Птица низко проплывает через синь. А я, на ощупь находя пазы, закладываю квадрат, странно ощущая, что приобщился к тайне своего племени.
Весь день, встречаясь с дедом, я не гляжу в глаза ему, чтобы он ни о чем не догадался; не гляжу и все же чувствую неотводимый его взгляд; так, не видя, ощущаешь позднее осеннее солнце. Только тепло взгляда слабое, гаснущее.
Дед усаживает меня на скамейку, кладет на низенький столик старую книгу с пожелтевшими страницами почти сквозной тоньшины, хрупкими, как сухой древесный лист, и, показывая буквы, настороженно свернувшиеся, будто охраняя, тая внутри себя что-то неведомое, называет их одну за другой:
— Алеф… бейз… гимель…
— Алеф… бейз, — повторяю я.
А через несколько дней или недель в дом приходят старики в длинных черных сюртуках, с длинными седыми бородами, с седыми пейсами. Три старика.
Я читаю слово за словом, старики важно кивают, а дед тихо, чтобы не помешать чтению, говорит:
— Сын — отрезанный ломоть; вот и мальчику дали такое… не наше имя. Сын погостит и уедет, а кинделе — последний внучек, мизинчик — даст бог, останется.
Говорит он чуть нараспев, покачиваясь, как когда читает молитву. Некоторые слова я понимаю, о смысле других догадываюсь: горькая жалость дарует силу понимания почти незнакомого языка. Старики важно кивают седой головой: «Даст бог… Даст бог…» А я думаю о том, что вот занесен сюда — совсем в другой мир, в другие века. И навсегда, может быть… Где они — Петроград, девочка с сенбернаром, часы с золотыми стрелками на сгоревшем участке…
Желтые от старости страницы шелестят под руками.
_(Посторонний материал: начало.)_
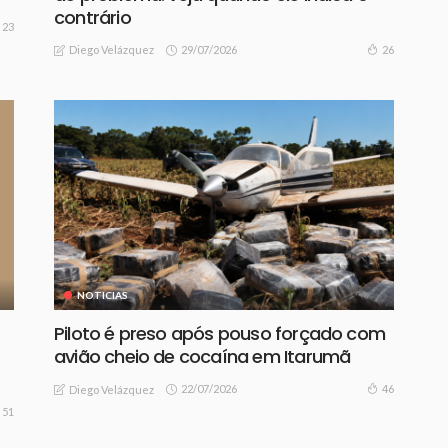
contrário
23
29/07/2026
26
Diego Velázquez
NOTICIAS
Piloto é preso após pouso forçado com
avião cheio de cocaína em Itarumã
22/07/2026
46
Diego Velázquez
51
Буква развернется, шепнет свое имя, чтобы снова сжаться в древнем причудливом узоре, храня нечто, что мне рано или вообще нельзя знать.
И хотя отец уже несколько раз осторожно предупреждал, чтобы я не очень-то слушал деда — «старик научит…», я знаю, что меня с дедом неразрывно связывает тайна — синего небесного квадрата, блуждания по пустыне; и даже от одной только этой общности я все же — не отрезанный ломоть.
А еще через некоторый срок, снова выбрав день, когда родителей нет дома, дед ведет меня по окраинным улочкам местечка — узеньким полоскам черной, топкой грязи, затененным рядами домиков об одно подслеповатое окошко; по улочкам таким узким, что, если попадется навстречу телега, вжимаешься в стену.
— Шолом алейхем! — приветствуют деда редкие прохожие и хозяева домиков; одни из них стоят в открытых дверях, греясь на солнце, другие склонились в проеме дверей у верстаков. Я смотрю на руки их в сети узловатых вен: сапожные гвозди в руках, портняжные иглы; дырявые кастрюли неярко вспыхивают в синем пламени паяльной лампы.
— Алейхем шолом, — отвечает дед, приподнимая шляпу, и, улыбаясь одними глазами, подталкивает вперед внука, чтобы встречные получше разглядели, какой это необыкновенный ребенок.
— Постоим минуту — куда торопиться…
…Постою и подумаю. Нет и не будет человека, который так любил мальчика, как бабушка; но дни ее сочтены. Нет и не будет человека, который так бы гордился мальчиком, как дед, так надеялся на него — той последней надеждой на существование в чьей-то памяти за пределами короткого своего бытия; но как же обманет мальчик эту надежду.
Он уедет, его увезут, и от всего, ушедшего вместе с местечком, с отчим домом, останутся разрывы; из них постоянно и неотвратимо будет сочиться кровь воспоминаний.
Детство уйдет недожитое. Правда, предстоит еще детство — в школе-коммуне…
Да, будет, но с мечтами другими, надеждами другими.
А пока я, будто со стороны, с дальней стороны прожитой жизни, смотрю и вижу: они идут по окраинной улочке — мальчик и дед. Старая коза шествует навстречу посередине улочки. Что она блеет?
Это же приветствие — «Шолом алейхем»?!
Несколько удивляет, что взгляд ее устремлен одновременно и на нас, и вверх, да так, с таким мудрым лукавством, что легко прочитать в нем: «Мне тоже известна твоя с дедом тайна. Но не нужно бояться, я не разболтаю. Козы — надежный народ».
Вверх устремлены ее глаза.
И, проследив ее взгляд, мальчик различает на черной кровле халупы несколько травинок, таких слепяще зеленых в свете солнца, лютик, одуванчик, даже приземистый куст с нежной молодой листвой. Больше окрест — ни одного растения. Убедившись в этом, коза взбрыкивает всеми четырьмя ногами, легко вскакивает на завалинку, оттуда — на кровлю.